In this assignment, you are to implement the simple Logistic Regression algorithm for a single independent variable (IV) and the Perceptron algorithm for the general case of multiple independent variables. You may assume that data is provided to you in 2-column (n-column) format, where the first column(s) is(are) the IV(s) and the second(last) one is the dependent variable (DV). The first row contains the number of independent variables and the second row contains the name(s) of the variables. Each subsequent row corresponds to a single observation. Hence, you may need to aggregate the values of the DV (i.e., counts) for each value of the IV before doing the regression.

  1. Implement Logistic Regression for a single IV.
    • Your program must:
      • Output the values of the intercept (w0) and the slope (w1) of the model.
      • Output the value of R2 from the probabilities (i.e., compute the SSE and TSS on probabilities rather than on odds).

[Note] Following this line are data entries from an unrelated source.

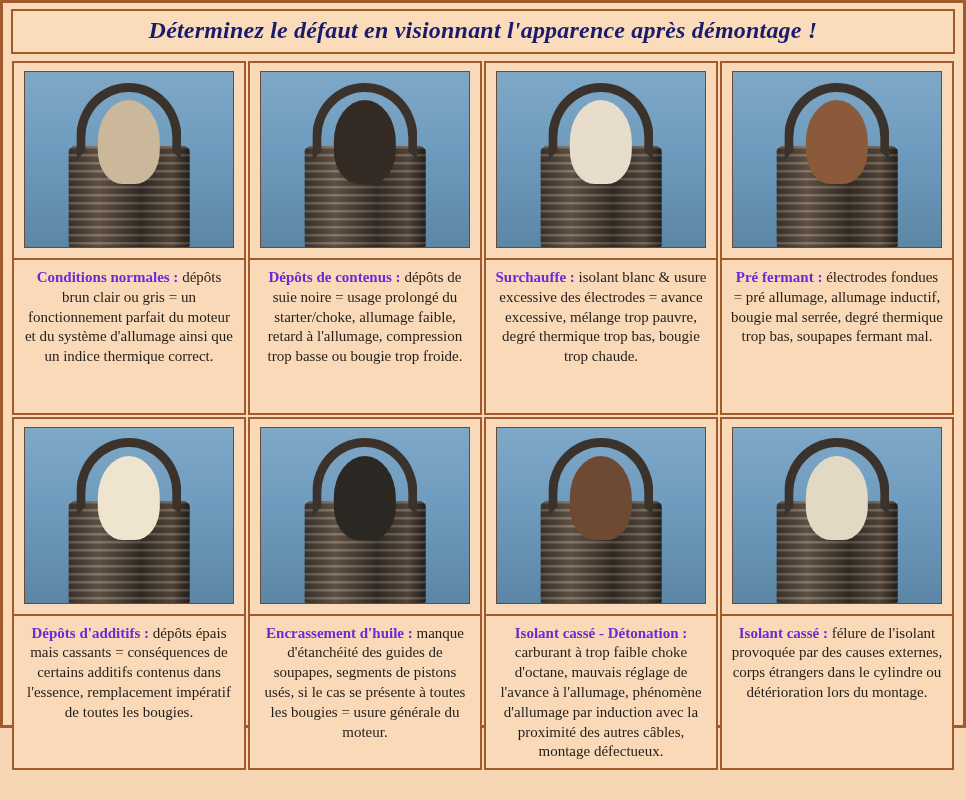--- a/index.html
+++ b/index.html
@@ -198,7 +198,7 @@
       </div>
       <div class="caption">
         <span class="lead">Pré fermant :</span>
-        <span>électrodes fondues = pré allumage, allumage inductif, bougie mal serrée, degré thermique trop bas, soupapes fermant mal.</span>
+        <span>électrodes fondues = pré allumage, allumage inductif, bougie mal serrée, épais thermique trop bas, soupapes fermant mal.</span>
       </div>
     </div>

  2. Use your algorithm on this (modified) Coronary Heart Disease (CHD) problem.
    • First, use simple linear regression (no logit function) to build a linear model of the data
      • Report the parameters of the model (w0, w1 and R2).
      • Plot the original (probability) data and graph the linear model your program produced.
      • What does the model predict for the probability of someone 41 years old suffering of CHD?
    • Next, use logistic regression to build a nonlinear model of the data.
      • Report the parameters of the model (w0, w1 and R2).
      • Plot the original (probability) data and graph the nonlinear model your program produced.
      • What does the model predict for the probability of someone 41 years old suffering of CHD?
  3. Generalize your program to handle multiple independent variables by implementing the Perceptron Algorithm.
    • Your program must:
      • Output the values of the perceptron weights (w0, w1, ..., wn).
      • Output the value of R2 (i.e., compute the SSE and TSS for the output of the perceptron)
    • Use your algorithm on the CHD problem.
      • Report the parameters of the model (weights and R2).
      • Plot the SSE over time for 100 epochs of training for a learning rate that is too large (no convergence).
      • Plot the SSE over time for 100 epochs of training for a learning rate that is small enough (asymptotic error).
      • Plot the original (probability) data and graph the nonlinear model your program produced.
      • How do the three models you produced for the CHD problem compare?
    • Use your algorithm on this (modified) Iris problem.
      • Report the parameters of the model (weights and R2).
      • Plot the SSE over time for 1000 epochs of training for a learning rate that is too large (no convergence).
      • Plot the SSE over time for 1000 epochs of training for a learning rate that is small enough (asymptotic error).
      • Report the predictions your model makes for the following data (vectors independent variables).

Turn in a thoughtful, well-written written report (see the guidelines above) that details your experiments and addresses the questions posed above (look carefully at everything to make sure you've covered all the parts of each).